For many avid hikers, thru-hiking the Appalachian Trail (AT) is a life-long goal. Many spend countless days testing their mettle on trails far and wide before they set off on the journey of a lifetime from Georgia to Maine. But, can a beginner hike the AT, or is it just for experts?
It is possible to hike the Appalachian Trail as a relatively new hiker, but it’s important that you’re thoroughly prepared before you set out. Having the right gear, a high level of fitness, and a good understanding of outdoor living skills is a must for any AT thru-hiker. While you don’t necessarily need to have thru-hiked another major trail before, a bit of experience can go a long way on the AT.
Up next, we’ll walk you through everything you need to know about hiking the Appalachian Trail as a relative beginner. We’ll discuss training, gear, and other resources you should check out before you start packing your bags for the AT.
Hiking The Appalachian Trail With NO Experience?
At 2,190 miles (3,524 km), the Appalachian Trail is no joke. Many people spend countless nights out in the backcountry and take on years training to be able to complete the trail in one go. However, while it is possible to complete the AT with minimal experience, it’s not necessarily recommended.
If you’re considering making the AT your first-ever hiking and camping experience, we’d strongly advise against it. Hiking for that long takes skill, dedication, and mental fortitude that can only come from experience.
That being said if you’re relatively new to hiking and have a few longer backpacking trips under your belt, the AT is certainly within arms-reach. You don’t need to be a seasoned thru-hiking veteran to hike the AT, but a familiarity with outdoor living skills and a love of camping are a must before you set out.
Additionally, if you really want to hike the AT but aren’t sure that you’re ready, consider a section hike instead. There’s no shame in hiking sections of the trail to see if you enjoy it before you commit to the entire hike. Plus, hiking a section of the AT takes considerably less time than walking from Georgia to Maine, so it’s more accessible and more affordable for the vast majority of hikers.
Our advice? If you’ve spent less than about 60 nights camping under the stars, we’d highly recommend hiking a section or two of the AT first before committing to a thru-hike. Go out and see how you feel after hiking for a couple of weeks before you decide that you want to walk for 5-7 months in a row.
Preparing For The Appalachian Trail
Once you decide that you want to thru-hike the Appalachian Trail, it’s time to start getting prepared. Whether you’re setting out on your first AT thru-hike, or your testing the waters with a section hike, here are some top things to keep in mind:
Training For The Trail
Bill Bryon’s A Walk In The Woods and Cheryl Strayed’s Wild are two great examples of what not to do when prepping for a long-distance hike, if you want to enjoy yourself along the way. If you’re young and relatively healthy, then, sure, you probably can hike the AT without training, just like Bryson and Strayed did, but your body will not thank you for your lack of preparation and you won’t be thanking yourself, either, after a few days on the trail.

Directions:
(a) Quote the Appalachian Trail article word for word, from "It is possible to hike" to "With NO Experience?".
(b) According to the Appalachian Trail article, how long is the Appalachian Trail?
(c) Carry on the Appalachian Trail article from its last sentence.

Excerpted records:
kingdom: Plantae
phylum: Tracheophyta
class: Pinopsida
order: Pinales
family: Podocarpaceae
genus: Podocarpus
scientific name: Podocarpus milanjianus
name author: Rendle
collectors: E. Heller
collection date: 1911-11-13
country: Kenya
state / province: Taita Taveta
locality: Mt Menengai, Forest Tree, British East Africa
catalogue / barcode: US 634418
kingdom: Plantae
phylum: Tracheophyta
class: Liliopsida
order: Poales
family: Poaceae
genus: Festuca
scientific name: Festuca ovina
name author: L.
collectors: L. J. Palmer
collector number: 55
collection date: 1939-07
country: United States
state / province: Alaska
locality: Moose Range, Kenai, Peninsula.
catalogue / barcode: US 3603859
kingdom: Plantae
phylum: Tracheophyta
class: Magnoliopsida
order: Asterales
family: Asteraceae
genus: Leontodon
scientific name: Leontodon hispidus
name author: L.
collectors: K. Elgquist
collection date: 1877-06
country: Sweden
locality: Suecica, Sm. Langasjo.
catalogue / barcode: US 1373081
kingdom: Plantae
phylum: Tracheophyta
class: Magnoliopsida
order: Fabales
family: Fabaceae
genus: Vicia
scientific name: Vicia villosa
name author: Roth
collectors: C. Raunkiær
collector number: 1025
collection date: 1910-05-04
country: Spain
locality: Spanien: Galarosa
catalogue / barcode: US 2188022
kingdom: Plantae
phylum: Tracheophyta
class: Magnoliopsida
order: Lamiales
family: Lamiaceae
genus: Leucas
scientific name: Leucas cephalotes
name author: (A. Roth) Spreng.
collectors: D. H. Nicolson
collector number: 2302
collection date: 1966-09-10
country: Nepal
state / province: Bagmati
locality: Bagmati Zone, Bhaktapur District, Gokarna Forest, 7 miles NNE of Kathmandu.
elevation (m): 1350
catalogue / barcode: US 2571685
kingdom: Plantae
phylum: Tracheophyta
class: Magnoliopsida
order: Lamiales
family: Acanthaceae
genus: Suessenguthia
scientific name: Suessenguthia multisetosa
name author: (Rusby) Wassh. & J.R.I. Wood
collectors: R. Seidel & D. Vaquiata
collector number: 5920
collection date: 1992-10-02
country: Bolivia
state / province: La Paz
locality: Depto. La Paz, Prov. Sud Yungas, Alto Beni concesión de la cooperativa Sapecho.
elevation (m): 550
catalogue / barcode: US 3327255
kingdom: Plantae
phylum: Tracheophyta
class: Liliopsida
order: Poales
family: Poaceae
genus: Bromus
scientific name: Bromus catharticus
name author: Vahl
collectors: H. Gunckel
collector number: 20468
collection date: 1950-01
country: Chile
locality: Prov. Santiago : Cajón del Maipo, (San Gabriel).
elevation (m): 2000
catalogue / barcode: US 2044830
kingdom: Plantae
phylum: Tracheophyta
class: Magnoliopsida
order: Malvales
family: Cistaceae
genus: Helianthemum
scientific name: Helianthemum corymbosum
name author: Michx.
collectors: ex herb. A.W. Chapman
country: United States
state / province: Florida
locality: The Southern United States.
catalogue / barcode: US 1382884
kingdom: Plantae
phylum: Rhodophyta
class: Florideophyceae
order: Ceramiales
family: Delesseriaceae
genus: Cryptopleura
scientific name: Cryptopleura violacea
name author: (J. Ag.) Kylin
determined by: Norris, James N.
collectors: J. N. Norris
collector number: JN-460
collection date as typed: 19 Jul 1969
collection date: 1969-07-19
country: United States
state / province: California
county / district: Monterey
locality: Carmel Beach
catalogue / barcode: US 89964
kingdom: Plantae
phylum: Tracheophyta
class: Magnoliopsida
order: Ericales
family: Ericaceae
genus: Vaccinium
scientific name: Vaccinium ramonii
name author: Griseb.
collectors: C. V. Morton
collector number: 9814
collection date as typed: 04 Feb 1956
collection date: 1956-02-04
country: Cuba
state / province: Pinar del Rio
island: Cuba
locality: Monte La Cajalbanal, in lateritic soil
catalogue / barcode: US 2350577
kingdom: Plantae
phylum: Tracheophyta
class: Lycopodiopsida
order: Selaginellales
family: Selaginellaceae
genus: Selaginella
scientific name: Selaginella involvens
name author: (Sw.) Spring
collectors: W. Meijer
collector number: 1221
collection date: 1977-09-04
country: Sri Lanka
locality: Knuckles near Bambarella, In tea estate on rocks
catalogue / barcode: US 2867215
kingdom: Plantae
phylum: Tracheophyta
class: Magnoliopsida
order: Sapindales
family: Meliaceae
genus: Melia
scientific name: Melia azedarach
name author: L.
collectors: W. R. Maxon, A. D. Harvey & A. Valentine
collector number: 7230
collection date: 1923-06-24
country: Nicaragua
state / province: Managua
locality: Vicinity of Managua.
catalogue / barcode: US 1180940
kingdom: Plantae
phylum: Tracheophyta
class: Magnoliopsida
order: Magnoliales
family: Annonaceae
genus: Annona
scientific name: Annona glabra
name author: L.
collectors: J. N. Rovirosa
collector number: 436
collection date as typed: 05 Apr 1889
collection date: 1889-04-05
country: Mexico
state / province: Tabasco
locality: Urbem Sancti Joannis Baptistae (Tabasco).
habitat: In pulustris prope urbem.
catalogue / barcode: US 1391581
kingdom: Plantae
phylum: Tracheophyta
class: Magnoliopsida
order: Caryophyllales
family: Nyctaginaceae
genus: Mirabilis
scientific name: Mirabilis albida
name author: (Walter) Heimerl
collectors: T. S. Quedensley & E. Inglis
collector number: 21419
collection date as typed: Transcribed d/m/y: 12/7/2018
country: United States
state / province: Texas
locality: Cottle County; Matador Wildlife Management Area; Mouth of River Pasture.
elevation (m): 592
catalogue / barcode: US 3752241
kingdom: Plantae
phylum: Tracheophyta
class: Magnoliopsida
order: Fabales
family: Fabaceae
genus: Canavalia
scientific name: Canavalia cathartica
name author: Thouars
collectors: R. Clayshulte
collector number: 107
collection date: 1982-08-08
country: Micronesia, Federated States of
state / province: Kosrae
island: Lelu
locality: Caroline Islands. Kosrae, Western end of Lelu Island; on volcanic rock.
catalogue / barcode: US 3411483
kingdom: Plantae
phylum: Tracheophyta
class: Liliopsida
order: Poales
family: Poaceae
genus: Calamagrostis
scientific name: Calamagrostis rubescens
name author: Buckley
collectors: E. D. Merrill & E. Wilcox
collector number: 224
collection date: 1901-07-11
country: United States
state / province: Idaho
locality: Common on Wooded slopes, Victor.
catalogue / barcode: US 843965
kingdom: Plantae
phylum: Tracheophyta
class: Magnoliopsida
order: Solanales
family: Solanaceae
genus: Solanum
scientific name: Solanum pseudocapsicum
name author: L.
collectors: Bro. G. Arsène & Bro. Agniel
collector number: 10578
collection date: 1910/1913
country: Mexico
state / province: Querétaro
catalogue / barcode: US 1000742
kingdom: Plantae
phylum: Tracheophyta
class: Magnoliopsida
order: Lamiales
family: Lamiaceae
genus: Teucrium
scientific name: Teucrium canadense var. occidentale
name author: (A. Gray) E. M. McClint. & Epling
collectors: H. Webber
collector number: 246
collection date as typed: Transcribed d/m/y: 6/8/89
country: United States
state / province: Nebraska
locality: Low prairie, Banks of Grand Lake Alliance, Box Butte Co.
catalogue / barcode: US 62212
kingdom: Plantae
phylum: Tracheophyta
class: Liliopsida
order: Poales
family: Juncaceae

Set of answers:
(a)
It is possible to hike the Appalachian Trail as a relatively new hiker, but it’s important that you’re thoroughly prepared before you set out. Having the right gear, a high level of fitness, and a good understanding of outdoor living skills is a must for any AT thru-hiker. While you don’t necessarily need to have thru-hiked another major trail before, a bit of experience can go a long way on the AT.
Up next, we’ll walk you through everything you need to know about hiking the Appalachian Trail as a relative beginner. We’ll discuss training, gear, and other resources you should check out before you start packing your bags for the AT.
Hiking The Appalachian Trail With NO Experience?

(b) 2,190 miles (3,524 km)

(c)
Unless you’re particularly fond of discomfort, training is a must before stepping on the AT. Sure, your fitness will certainly improve as you’re on the trail and your body adjusts to living outdoors, but setting yourself up for success with some dedicated training is a solid choice.
The fact of the matter is that hiking with a heavy pack is the best way to train your body to be comfortable with hiking with a heavy pack. But, many of us don’t get to hike with a hefty pack each day, so we’re left to find alternative methods of training.
If you aren’t able to spend most of your days hiking in the mountains before heading out to the AT, then create a training plan that can help prepare your body for the rigors of a thru-hike. Keep the following in mind while you’re planning your pre-hike training:
- Endurance Is Key – Focus on different cross-training options, such as running, biking, and swimming, for building up a solid base of cardiovascular endurance 3-5 times a week, building up to the point where you can sustain moderate exercise for at least an hour without a break. Try to get out on a longer hike at least once a week, whenever possible.
- Don’t Neglect Your Muscles – You’ll also want to integrate strength training into your routine to ensure that your muscles are strong enough to carry a heavy pack. Focus mostly on lower body and core strength, but don’t neglect your upper body in the process.
- Take Rest Days – Be careful not to overtrain and be sure to take rest days every once in a while. You will take rest days on the trail, so there’s no reason to think that you need to prep your body to hike non-stop for 5-7 months in a row. Plus, overtraining is a great way to stop your thru-hiking ambitions in their tracks before you ever get to the trail.
Dial In Your Gear Systems
As you gain experience in hiking and camping, your backpacking gear will invariably shift and change. What you decided to buy when you first started out might not have been the most practical choice, but that’s the sort of knowledge that comes with experience and miles of walking in the mountains, and it’s nothing to be ashamed about. The key is to find a gear system that works for your needs.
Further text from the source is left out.